Yes, but for the same reason blockchain doesn't

Those are problems coordinating people --- not nodes holding duplicate and adversarial copies of datasets

The whole blockchain sales pitch is lie or fallacy of ambiguity.

Ie., the 'consensus' of a blockchain isn't social and indeed makes social consensus much harder

since it aims for immutability and so on

The consensus is largely social, because for a transaction to commit it must be (digitally) signed by the correct counterparties, and people holding duplicated and adversarial copies is a real problem that does cause disruption to business on a daily basis. If two organizations have two documents that claim to be the same thing but differ, how do you decide who wins? Ideally you never get into that situation but it can easily happen in many ways.

Still, I'm not trying to sell this stuff to you. If you don't believe these problems or the use cases exist, fine; the world is full of people who deal with them and would indeed like solutions.
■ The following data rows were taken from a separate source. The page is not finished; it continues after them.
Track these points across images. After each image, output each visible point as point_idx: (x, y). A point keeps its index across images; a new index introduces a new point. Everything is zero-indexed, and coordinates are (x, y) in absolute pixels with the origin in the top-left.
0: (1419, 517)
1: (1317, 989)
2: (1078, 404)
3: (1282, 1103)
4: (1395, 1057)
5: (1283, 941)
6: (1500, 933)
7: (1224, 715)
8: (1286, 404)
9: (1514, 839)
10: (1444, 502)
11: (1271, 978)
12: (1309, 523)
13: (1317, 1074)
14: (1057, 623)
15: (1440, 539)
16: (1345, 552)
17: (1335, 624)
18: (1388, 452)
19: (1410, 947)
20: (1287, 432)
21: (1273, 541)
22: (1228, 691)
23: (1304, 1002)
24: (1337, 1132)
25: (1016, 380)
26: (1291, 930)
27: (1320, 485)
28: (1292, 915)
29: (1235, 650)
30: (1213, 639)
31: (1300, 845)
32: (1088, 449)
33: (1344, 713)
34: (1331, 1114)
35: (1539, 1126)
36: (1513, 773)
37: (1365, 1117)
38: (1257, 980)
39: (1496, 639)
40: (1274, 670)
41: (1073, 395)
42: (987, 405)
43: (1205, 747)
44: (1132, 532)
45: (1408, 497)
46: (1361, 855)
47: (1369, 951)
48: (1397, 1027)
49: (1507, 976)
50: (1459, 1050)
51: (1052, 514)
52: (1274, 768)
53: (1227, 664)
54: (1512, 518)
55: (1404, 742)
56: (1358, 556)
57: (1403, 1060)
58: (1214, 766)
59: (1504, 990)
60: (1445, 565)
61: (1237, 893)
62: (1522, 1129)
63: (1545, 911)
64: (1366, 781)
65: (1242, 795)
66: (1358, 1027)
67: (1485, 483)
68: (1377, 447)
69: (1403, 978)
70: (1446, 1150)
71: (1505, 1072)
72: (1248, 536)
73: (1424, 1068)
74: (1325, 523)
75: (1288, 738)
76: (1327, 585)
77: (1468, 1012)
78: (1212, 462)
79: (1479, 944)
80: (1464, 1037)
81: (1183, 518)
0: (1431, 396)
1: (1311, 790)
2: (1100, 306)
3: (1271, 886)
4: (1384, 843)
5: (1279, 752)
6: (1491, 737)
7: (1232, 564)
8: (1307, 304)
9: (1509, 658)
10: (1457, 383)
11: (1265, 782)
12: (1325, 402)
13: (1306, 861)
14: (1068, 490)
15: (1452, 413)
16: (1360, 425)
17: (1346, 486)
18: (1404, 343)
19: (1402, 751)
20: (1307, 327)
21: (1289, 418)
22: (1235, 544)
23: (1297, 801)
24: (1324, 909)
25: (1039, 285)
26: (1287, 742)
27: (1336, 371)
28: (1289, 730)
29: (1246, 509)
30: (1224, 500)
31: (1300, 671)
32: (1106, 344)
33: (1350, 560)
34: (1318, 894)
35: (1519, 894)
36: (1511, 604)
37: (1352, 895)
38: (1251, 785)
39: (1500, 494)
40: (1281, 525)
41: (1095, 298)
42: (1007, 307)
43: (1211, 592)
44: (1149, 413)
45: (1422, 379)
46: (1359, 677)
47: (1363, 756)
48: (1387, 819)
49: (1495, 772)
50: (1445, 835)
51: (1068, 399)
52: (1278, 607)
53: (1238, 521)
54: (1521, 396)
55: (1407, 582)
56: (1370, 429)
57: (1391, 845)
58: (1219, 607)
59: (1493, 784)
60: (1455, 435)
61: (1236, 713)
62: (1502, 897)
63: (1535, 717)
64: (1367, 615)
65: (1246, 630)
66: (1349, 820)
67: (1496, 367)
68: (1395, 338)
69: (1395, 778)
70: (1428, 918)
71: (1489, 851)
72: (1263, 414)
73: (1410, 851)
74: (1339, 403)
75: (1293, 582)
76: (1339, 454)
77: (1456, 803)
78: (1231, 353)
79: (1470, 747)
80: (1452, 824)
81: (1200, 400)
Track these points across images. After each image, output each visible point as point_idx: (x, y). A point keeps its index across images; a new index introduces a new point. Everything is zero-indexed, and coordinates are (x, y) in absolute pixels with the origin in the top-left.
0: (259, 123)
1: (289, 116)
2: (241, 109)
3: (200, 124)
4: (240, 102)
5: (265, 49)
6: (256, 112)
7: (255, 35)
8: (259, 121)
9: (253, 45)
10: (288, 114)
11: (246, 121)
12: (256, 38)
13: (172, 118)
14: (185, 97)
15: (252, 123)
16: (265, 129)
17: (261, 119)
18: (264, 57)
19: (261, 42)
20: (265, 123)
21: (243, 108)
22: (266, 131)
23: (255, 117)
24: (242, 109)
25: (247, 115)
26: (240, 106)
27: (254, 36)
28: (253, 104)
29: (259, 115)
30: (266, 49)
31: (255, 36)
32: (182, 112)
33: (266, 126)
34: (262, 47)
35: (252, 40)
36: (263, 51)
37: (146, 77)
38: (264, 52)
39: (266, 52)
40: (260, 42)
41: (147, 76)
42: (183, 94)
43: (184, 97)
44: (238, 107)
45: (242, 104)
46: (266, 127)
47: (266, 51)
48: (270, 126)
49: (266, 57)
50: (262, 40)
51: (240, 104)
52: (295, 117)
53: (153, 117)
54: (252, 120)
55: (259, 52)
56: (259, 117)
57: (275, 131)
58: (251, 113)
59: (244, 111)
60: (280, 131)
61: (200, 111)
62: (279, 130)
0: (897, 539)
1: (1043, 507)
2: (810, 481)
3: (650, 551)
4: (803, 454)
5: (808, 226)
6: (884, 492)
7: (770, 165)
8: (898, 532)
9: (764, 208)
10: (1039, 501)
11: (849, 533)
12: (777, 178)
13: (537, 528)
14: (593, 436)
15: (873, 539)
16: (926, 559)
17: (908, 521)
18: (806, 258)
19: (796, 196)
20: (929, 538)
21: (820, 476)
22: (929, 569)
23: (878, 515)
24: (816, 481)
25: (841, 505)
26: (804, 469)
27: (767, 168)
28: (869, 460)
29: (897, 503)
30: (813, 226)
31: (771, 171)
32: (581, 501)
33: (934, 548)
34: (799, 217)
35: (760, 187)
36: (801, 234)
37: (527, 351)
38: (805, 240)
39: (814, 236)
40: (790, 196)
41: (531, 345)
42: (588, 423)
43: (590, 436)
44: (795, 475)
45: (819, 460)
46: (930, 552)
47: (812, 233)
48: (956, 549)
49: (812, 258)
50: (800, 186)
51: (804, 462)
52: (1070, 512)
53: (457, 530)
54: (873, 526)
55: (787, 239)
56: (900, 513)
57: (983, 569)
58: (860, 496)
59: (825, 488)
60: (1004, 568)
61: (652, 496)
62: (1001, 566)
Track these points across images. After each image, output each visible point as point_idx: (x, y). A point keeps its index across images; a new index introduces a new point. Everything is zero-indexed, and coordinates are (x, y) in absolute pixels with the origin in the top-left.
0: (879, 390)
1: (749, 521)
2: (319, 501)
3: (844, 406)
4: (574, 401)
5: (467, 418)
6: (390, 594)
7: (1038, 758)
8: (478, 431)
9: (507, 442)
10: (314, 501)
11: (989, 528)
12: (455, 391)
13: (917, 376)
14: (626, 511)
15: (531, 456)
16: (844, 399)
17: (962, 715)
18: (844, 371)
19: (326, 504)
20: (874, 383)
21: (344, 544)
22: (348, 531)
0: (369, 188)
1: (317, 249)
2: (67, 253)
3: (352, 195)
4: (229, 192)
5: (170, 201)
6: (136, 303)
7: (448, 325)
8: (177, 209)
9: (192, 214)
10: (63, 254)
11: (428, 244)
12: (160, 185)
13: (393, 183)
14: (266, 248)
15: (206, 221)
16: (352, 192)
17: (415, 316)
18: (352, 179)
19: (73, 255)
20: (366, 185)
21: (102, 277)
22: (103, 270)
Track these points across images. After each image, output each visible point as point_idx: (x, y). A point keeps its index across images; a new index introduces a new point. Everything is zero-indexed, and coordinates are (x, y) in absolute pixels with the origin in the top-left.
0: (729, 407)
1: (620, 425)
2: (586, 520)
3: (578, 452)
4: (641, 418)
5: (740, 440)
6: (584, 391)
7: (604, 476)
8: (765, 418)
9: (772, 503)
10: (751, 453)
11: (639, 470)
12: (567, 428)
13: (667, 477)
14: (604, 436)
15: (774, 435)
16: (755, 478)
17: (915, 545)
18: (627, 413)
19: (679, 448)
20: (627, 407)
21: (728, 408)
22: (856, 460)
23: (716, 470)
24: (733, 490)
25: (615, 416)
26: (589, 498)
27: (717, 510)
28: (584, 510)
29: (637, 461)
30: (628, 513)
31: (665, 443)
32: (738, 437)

If you think carefully about how consensus between people is resolved, you'll realise an immutable append-only ledger makes that process harder, not easier.

Digital signatures can be added to any piece of data: add a column to a database. It's a catastrophe to make a private key a requirement of adding to a ledger, since in practice, people lose/steal/etc. them.

Yes, you can add digital signatures to any kind of data. Basic REST doesn't do this however, so already we're beyond what it does.

Now think it through some more: with what certificate is that signature associated? You need some sort of PKI that's built to a level that can replace wet ink signatures in all business transactions. What bytes are signed? You need some agreement on serialization because you can't actually sign a database column unless it's just a byte array. Now how do you get that signature to people? It has to stay associated with the data as it moves around, which it won't do it if it's just sitting in a database column, so you need some protocol to ensure it gets to the right place at the right time. But transactions are ultimately performed between people, or legal identities, not IP addresses, so you need a way to map those. Domain names aren't it because they don't represent e.g. sub-departments, subsidiaries, individual employees, so you need a naming service that reflects organizational structures in a less ad-hoc way.

Finally, what happens if two users click "Submit" near simultaneously on two conflicting edits? You need some way to resolve the conflict, but recall, these are peer institutions. There isn't one that's the authority and one that's not. That's the whole problem we're trying to solve. So you need some sort of consensus algorithm that can resolve transactions that conflict, which reflects the peer to peer nature of the underlying business relationships.

By the time you've built all of that + lots more, you've got an enterprise blockchain platform. Does it actually contain blocks? Well, the one I designed didn't actually, and sometimes we didn't even call it a blockchain at all. But that's the terminology the business world settled on for this type of system.